Here are other Azure IaaS headlines from the past month:

And Now for Something Different

It’s Ignite week! 25,000 or more attendees plus maybe 10,000 staff will cram into the huge Orange County Conference Center (OCCC) in the heart of the theme park territory of Orlando, Florida. The OCCC has been preparing all of last week for this event (I drove past it to the Disney parks) and people started to arrive on Thursday.
My first tip for Ignite attendees is regarding Monday morning. They Satya Nadella keynote is not all that useful. In fact, I find them to be a rambling mess of nonsense phrases. It seems that Ignite is when Nadella’s speech writers debut classics such as “tech intensity”. The room will hold just 3,000 of the attendees, and a large section is reserved for certain audiences. So, if you plan to attend, be extremely early. Otherwise, do what I do. I will go to the room of my following session (the Azure keynote) and wait there. Microsoft will stream the keynote to there. You can choose to watch, or do what I will do, which is to spend my time looking at the Azure blog reading the just-published articles.
My second tip is to explore the expo hall. I was disappointed by the quality of sessions on Monday – it’s a level 100 day. To be honest, if I don’t get some interesting meetings, I will join my family in Disney or Universal Studios after the morning.  The expo hall is huge and there will be lots of Azure product group staff there to chat with – share ideas, work out things on whiteboards, and even ask for a meeting.

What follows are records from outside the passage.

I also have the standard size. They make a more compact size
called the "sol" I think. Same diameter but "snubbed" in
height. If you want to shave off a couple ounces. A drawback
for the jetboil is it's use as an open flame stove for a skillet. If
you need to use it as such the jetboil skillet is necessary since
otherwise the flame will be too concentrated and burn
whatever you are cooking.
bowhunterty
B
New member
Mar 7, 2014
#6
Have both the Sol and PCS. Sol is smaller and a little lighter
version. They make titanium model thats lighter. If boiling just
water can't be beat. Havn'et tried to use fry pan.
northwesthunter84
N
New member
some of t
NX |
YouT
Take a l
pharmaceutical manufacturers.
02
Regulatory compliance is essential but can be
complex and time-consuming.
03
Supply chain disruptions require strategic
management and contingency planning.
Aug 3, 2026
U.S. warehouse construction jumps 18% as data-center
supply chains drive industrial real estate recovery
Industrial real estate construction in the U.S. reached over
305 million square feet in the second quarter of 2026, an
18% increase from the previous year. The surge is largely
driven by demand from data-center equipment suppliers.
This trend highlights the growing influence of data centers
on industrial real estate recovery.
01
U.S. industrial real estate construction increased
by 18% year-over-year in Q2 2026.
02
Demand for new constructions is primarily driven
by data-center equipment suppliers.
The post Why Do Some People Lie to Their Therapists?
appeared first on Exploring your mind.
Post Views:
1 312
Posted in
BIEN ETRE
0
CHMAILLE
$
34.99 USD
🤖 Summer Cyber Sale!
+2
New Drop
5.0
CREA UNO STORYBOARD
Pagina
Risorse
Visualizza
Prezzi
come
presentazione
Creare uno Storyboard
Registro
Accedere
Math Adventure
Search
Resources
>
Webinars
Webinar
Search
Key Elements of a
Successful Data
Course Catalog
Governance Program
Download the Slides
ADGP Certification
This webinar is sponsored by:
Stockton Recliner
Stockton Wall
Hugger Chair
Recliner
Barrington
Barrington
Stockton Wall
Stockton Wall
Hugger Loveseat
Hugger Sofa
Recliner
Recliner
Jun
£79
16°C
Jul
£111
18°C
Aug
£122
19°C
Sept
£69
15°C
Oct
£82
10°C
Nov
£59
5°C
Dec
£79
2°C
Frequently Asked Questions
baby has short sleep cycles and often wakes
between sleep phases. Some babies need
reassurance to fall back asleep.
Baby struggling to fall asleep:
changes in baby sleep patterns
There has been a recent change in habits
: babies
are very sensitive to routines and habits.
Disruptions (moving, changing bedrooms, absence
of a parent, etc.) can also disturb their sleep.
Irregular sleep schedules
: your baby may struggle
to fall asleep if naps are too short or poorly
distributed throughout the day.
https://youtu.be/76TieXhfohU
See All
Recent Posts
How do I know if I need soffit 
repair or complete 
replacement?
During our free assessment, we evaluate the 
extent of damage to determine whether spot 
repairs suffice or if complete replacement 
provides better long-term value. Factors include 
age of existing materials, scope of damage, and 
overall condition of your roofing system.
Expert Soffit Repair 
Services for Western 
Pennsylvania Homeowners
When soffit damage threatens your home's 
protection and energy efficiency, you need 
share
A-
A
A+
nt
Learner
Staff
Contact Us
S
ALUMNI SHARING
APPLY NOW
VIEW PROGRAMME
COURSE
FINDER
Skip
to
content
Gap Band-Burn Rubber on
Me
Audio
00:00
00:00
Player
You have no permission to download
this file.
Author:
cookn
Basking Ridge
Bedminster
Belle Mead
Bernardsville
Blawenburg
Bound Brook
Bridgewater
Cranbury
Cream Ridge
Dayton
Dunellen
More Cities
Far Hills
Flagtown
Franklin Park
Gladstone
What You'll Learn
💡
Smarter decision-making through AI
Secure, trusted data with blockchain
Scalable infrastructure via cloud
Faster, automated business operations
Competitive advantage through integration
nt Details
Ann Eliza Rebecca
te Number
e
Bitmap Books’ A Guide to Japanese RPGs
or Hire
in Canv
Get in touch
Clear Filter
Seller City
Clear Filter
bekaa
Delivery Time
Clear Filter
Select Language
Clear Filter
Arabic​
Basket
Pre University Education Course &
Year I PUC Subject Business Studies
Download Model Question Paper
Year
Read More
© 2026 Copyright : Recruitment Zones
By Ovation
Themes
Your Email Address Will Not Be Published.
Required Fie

My third tip is to expand your horizons. I try to do 1 or 2 sessions outside my normal areas to learn a bit more. I’ve attended IoT, big data, and M365 sessions in the past, and I will do that again this year.
My final tip is for those that are new to Azure. Microsoft is running a number of content tracks where you can attend several sessions over the week that are linked as a track to give you an end-to-end education on some aspect of Microsoft Azure. These, along with hands-on labs, might be a great way to start learning.
If you are at Ignite, then have a great week. If you aren’t able to attend, remember that you can watch most of the breakout sessions, usually within 24-48 hours.